Um único olhar

Lyana

Bato a porta da sala de descanso encostando as costas com firmeza, buscando respirar fundo, aquele olhar de um azul acinzentado mexendo com cada uma das minhas estruturas e obrigando a manter a fachada profissional. De alguma maneira entorpecente desde o momento em que esse homem entrou aqui dentro sangrando como um animal, pude sentir as mudanças que ocorreriam. Talvez seja apenas bobagem da neta de uma brasileira cheia de superstições ou algum ser divino tentando alertar para ficar longe dele. 

Suas palavras ácidas tentando penetrar cada camada da minha pele, nem ao menos consegui prestar atenção ao que os colegas estavam discutindo apesar de ter a noção, para alguém que sofreu graves lesões não esperávamos que acordasse tão cedo muito menos com tal animo e força. Os múrmuros das enfermeiras ao redor do hospital não disfarçaram as suas desconfianças em relação a ele, pelo que entendi Yurich Romanov é um homem de muito poder e acima de tudo: perigoso. 

Solto o ar e inspiro novamente buscando acalmar as batidas frenéticas, tenho muitas coisas para lidar no momento de modo que não posso ficar parada por causa de um homem. Recomponho e saio do cômodo pequeno, caminhando pelo hospital as próximas horas são destinadas apenas aos cuidados pós operatórios de cada um dos enfermos que estiveram na mesa cirúrgica pelas minhas mãos. 

Quando o turno se encerra as nove horas da noite, passo pela enfermaria disposta a assinar o livro de registro, porém a curiosidade é mais forte e acabo pegando a ficha do suposto chefe da máfia como escutei comentarem, seus exames apresentam apenas algumas alterações normais para quem passou por uma cirurgia de grande porte. No mais em dois ou três dias receberá alta, quando estou prestes a devolver a pasta tenho a atenção atraída para a última folha. A assinatura do homem alegando estar ciente das suas condições para ser liberado antes do prescrito. 
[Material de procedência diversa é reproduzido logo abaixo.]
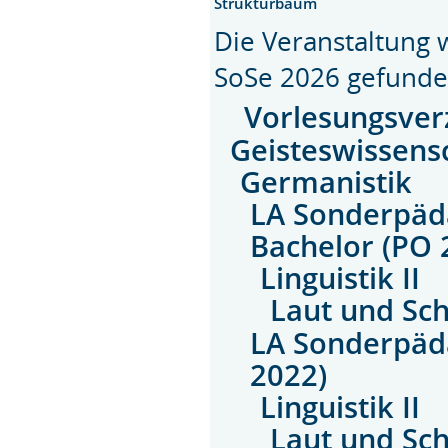
Strukturbaum
Die Veranstaltung
SoSe 2026 gefunde
Vorlesungsver
Geisteswissens
Germanistik
LA Sonderpäd
Bachelor (PO 
Linguistik II
Laut und Sch
LA Sonderpäd
2022)
Linguistik II
Laut und Sch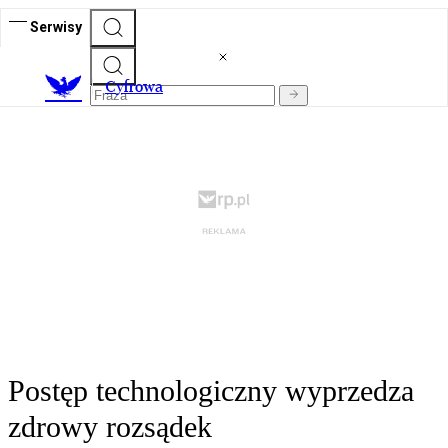
Serwisy
C
yfrowa
Postęp technologiczny wyprzedza
zdrowy rozsądek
A sensação de preocupação que invade a minha mente é contraditória e irritante, nem ao menos o conheço direito, mesmo sendo um dos pacientes que atendi durante o plantão jamais senti essas sensações desse modo. Bufo frustrada com a maneira em que estou lidando com isso, o dia foi estranho e é apenas isso. 
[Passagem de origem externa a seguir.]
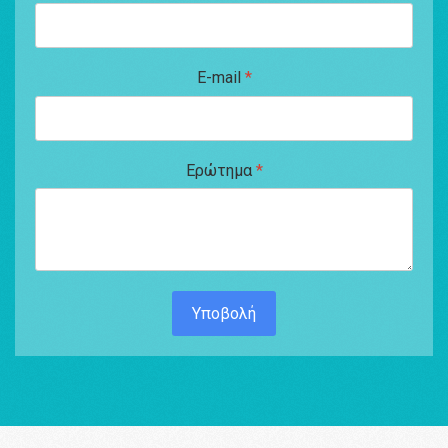
E-mail
*
Ερώτημα
*
Υποβολή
Pelo menos é o que tento colocar na cabeça. 

Devolvo a ficha médica e assino o livro, acenando para alguns dos colegas que rapidamente desejam um bom descanso, antes de sair visto o pesado casaco de lã para enfrentar o frio que chega ao país. Não sou russa, na verdade vim para o país quando meu avô paterno adoeceu, tinha uns quinze anos na época por isso com quase oito anos que já resido aqui e claro por ser a língua materna do meu pai falo de maneira fluente com pouco sotaque.

Minha mãe era brasileira, faleceu alguns meses atrás de um infarto me pegando de surpresa, já que acabei ficando sozinha no mundo, após termos vindo para cá por algum motivo que até hoje mão entendo meu pai saiu e não voltou. 

Solto o ar observando a forma como se condensa no clima frio, junto com as lembranças doloridas, caminho para fora da área do estacionamento, minha casa fica a dois quarteirões do hospital, por isso costumo vir a pé mesmo. Ultimamente tenho pensado em voltar para o Brasil, lá tenho tias e talvez seja uma boa experiência. 

Fico tão perdida nesses pensamentos que apenas noto o quão vazia a rua está quando sinto um arrepio subindo pela coluna. 

Um suspiro, um arrepio e no momento seguinte mãos fortes agarrando-me pelos ombros tento bater e acabo acertando um chute, com isso dou dois passos para frente pronta para correr mas sou agarrada pelos tornozelos desequilibrando o corpo como em câmera lenta vejo o chão se aproximando só consigo erguer o braço para proteger o rosto. A batida da minha testa contra o asfalto acaba fazendo tudo girar ao meu redor. 

Fico indefesa no mesmo instante, grito com força querendo que alguém me escute, logo um pano vem parar na minha boca enquanto sou erguida e jogada na traseira de uma picape que é coberta com um protetor de couro. Sinto as lágrimas caindo pela minha bochecha se misturando ao sangue, o desespero se mistura com o cansaço e a escuridão abraça os meus sentidos.